→ **Tâches à effectuer**
1 - Pouvez-vous retaper tel quel, dans le passage retenu, l'extrait qui s'ouvre sur les mots contenant « Un événement organisé » et se clôt sur « des larges masses. » ?
2 - D'après le passage retenu, qu'est-ce qui indique la nature semi-officielle de la manifestation ? Répondez en une à trois phrases.
3 - Répondez à ces questions sur le passage retenu :
(a) Quel État Dennis Kucinich représente-t-il au Congrès ?
(b) Quel candidat Kucinich a-t-il fini par soutenir au congrès de nomination du Parti démocrate de 2004 ?
(c) Qu'a répondu Jackson quand on lui a demandé s'il était en faveur d'interrompre le financement de la guerre ?

Certaines indications soulignent la nature semi-officielle de la
manifestation et de la coordination entre les organisateurs et la direction du
Parti démocrate, comme le fait que la bureaucratie de l'AFL-CIO ait donné son
appui. La fédération syndicale, qui au départ appuyait la guerre et qui est
demeurée silencieuse durant plusieurs mois alors que le carnage s'intensifiait,
a envoyé Fred Mason, le président de l'AFL-CIO du Maryland-DC, pour accueillir
le rassemblement au nom du président de l'AFL-CIO John Sweeney.
Un événement organisé sur la base de cette fausse perspective ne peut pas
devenir un véhicule pour l'expression de la haine intense des travailleurs et
des jeunes envers la guerre et l'administration Bush et des grandes
préoccupations sociales et économiques des larges masses.
Un des aspects les plus odieux de l'événement fut le discours démagogique de
Dennis Kucinich, imposteur et vaurien politique de première classe. Le
représentant de l'Ohio au Congrès cherche à rejouer le rôle qu’il avait
joué dans la course à la candidature présidentielle des démocrates de 2004, où
il s'était présenté comme le soi-disant candidat anti-guerre le plus déterminé
pour finir par soutenir le candidat pro-guerre John Kerry au congrès de
nomination du Parti démocrate.
Avant de faire subir à la foule un sermon de plus de Jesse Jackson sur le
refrain de « Gardons l’espoir » le coordonnateur national
d'Unis pour la paix et la justice a présenté de façon révérencieuse cet
imposteur politique aguerri comme « une personne qui fait partie de ce
mouvement et de tous les mouvements pour la justice sociale et économique. »
Lorsque le journaliste du WSWS a interviewé Jackson avant son discours,
toutefois, sa position sans principes et jouant sur deux tableaux a été exposée
clairement. Lorsqu'il lui fut demandé s'il était en faveur d’interrompre
le financement de la guerre, Jackson a répondu « Oui. Il est impossible de
faire autrement. »

→ **Données sources**
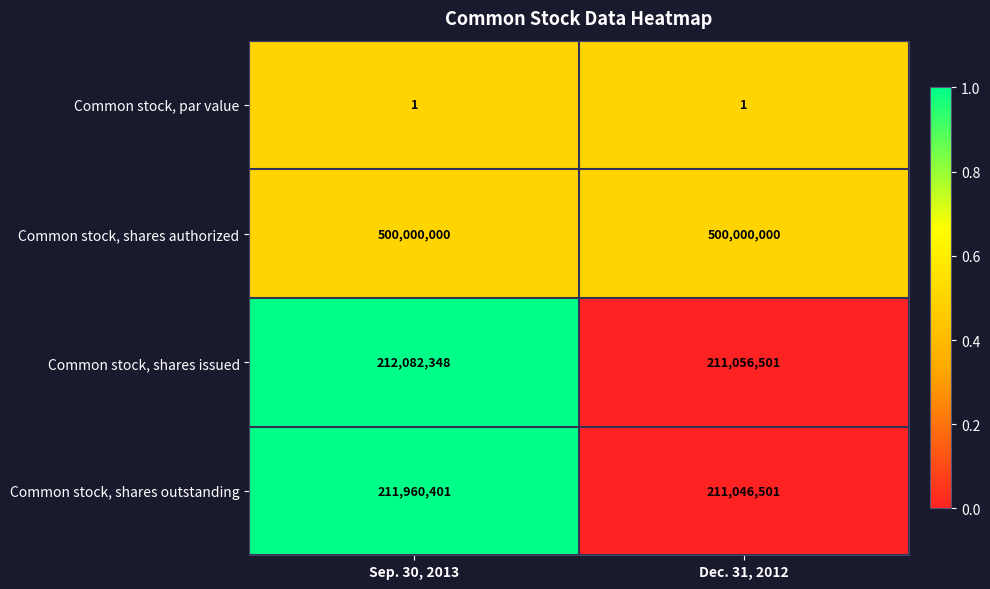

What is the total value across all series at Dec. 31, 2012?

922103003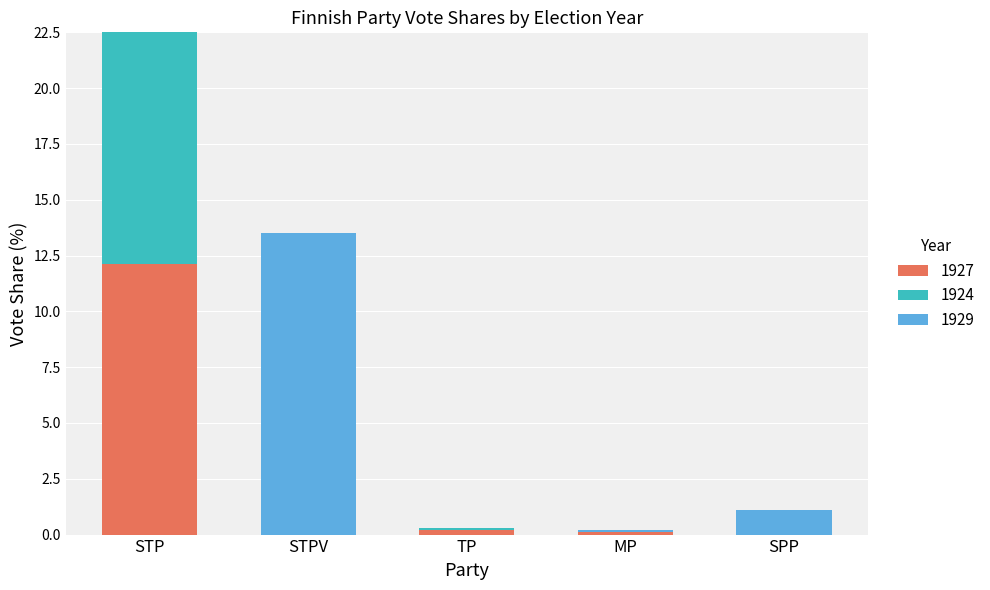

Are the bars grouped side by side (vs. stacked)?

No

→ **Réponses dans l'ordre**
1 -
Un événement organisé sur la base de cette fausse perspective ne peut pas
devenir un véhicule pour l'expression de la haine intense des travailleurs et
des jeunes envers la guerre et l'administration Bush et des grandes
préoccupations sociales et économiques des larges masses.

2 - Le passage cite l'appui donné par la bureaucratie de l'AFL-CIO. La fédération a envoyé Fred Mason, président de l'AFL-CIO du Maryland-DC, accueillir le rassemblement au nom du président de l'AFL-CIO, John Sweeney.

3 -
(a) L'Ohio.
(b) John Kerry.
(c) « Oui. Il est impossible de faire autrement. »